Vent’anni fa i cittadini di dodici comuni tirrenici votarono no al carbone

Il referendum che salvò Gioia Tauro


Oggi si parla tanto, con ammirazione, dei referendum svizzeri. Ma in questi giorni ricorre il ventennale di uno straordinario esempio di partecipazione democratica tutta calabrese. Con un maxireferendum che coinvolse dodici Comuni della Piana di Gioia e del Vibonese venne fuori dalle urne una valanga di “No” all’insediamento di una centrale a carbone dell’Enel. Anche grazie a quell’iniziativa venne così bocciata una enorme centrale di 2640Mw (quattro gruppi di 660 megawatt) per la produzione di 15 milioni di Kwh e il progetto di ridurre il porto e tutta l’area a un grande, devastante, terminal carbonifero.

Attività da svolgere>
(1) Restituisci la parte del brano sul referendum di Gioia Tauro che inizia con "Oggi si parla" e termina con "devastante, terminal carbonifero.".
(2) Elenca tutti i dati numerici che il brano sul referendum di Gioia Tauro fornisce sulla centrale a carbone dell'Enel.

Estratto della fonte>
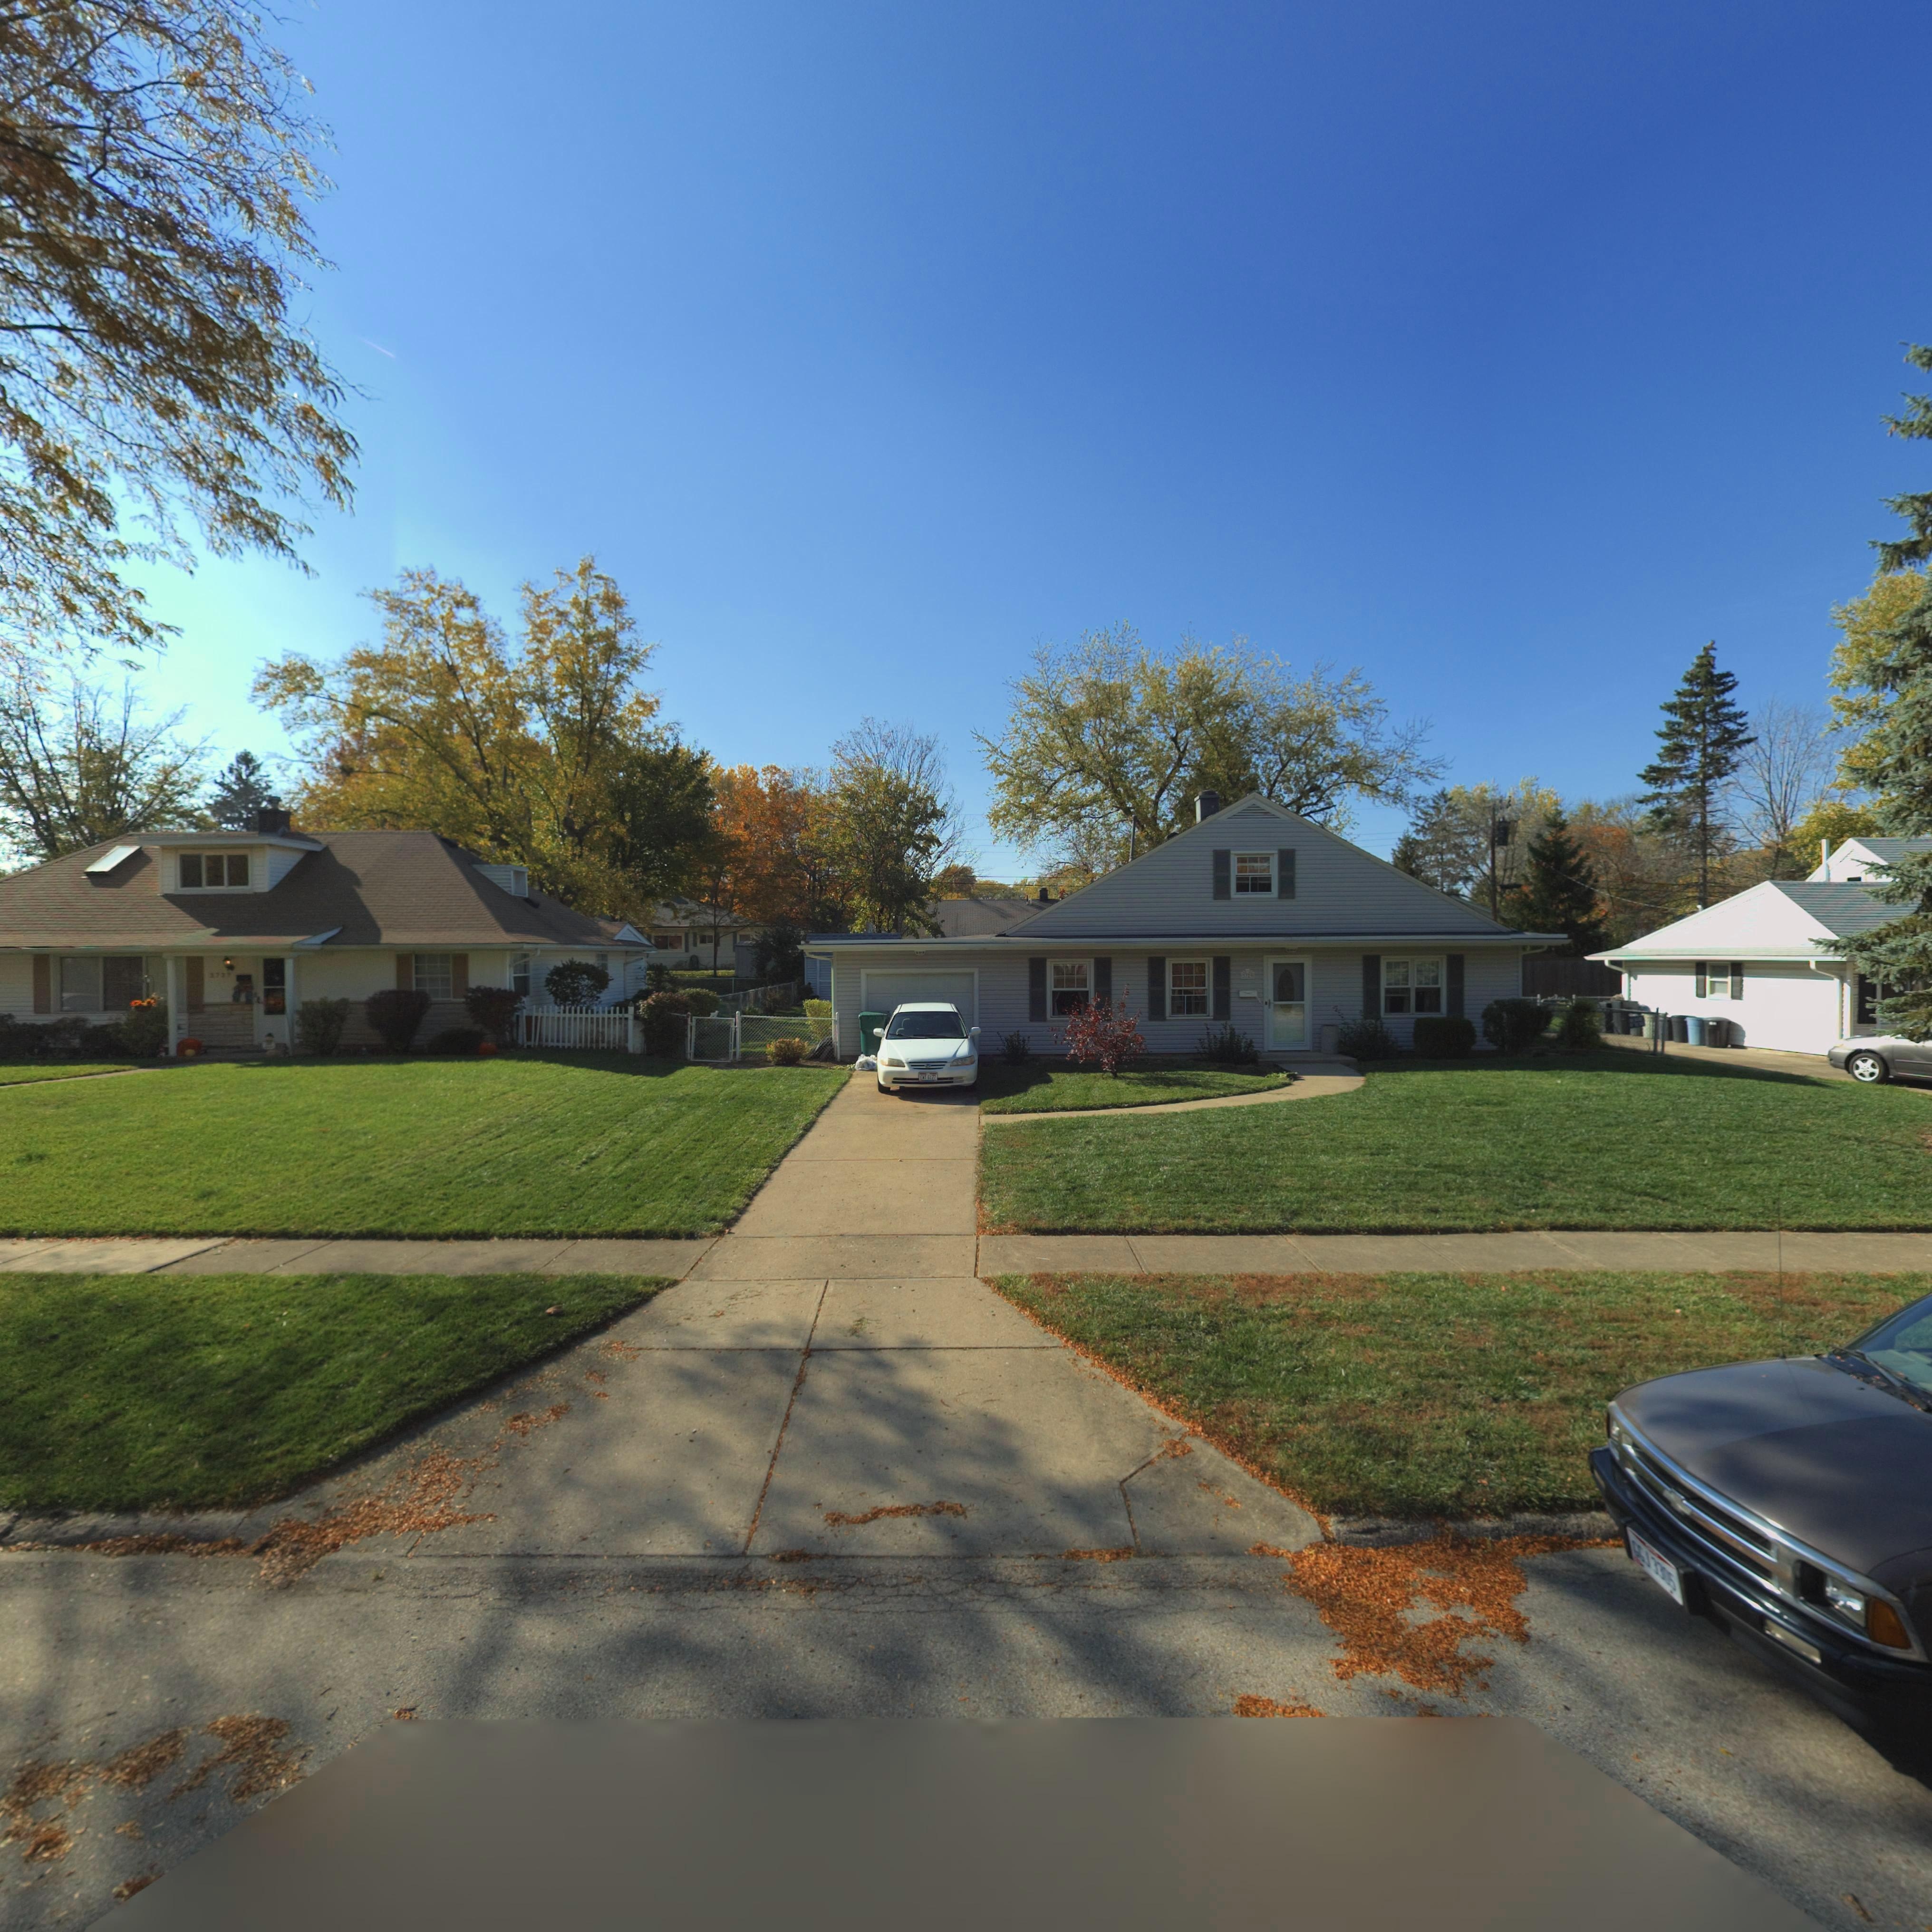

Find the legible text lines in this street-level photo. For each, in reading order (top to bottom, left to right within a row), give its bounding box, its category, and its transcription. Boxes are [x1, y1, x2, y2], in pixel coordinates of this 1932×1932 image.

Soluzioni>
(1)
Oggi si parla tanto, con ammirazione, dei referendum svizzeri. Ma in questi giorni ricorre il ventennale di uno straordinario esempio di partecipazione democratica tutta calabrese. Con un maxireferendum che coinvolse dodici Comuni della Piana di Gioia e del Vibonese venne fuori dalle urne una valanga di “No” all’insediamento di una centrale a carbone dell’Enel. Anche grazie a quell’iniziativa venne così bocciata una enorme centrale di 2640Mw (quattro gruppi di 660 megawatt) per la produzione di 15 milioni di Kwh e il progetto di ridurre il porto e tutta l’area a un grande, devastante, terminal carbonifero.

(2)
- 2640 Mw di potenza complessiva
- quattro gruppi
- 660 megawatt per gruppo
- 15 milioni di Kwh di produzione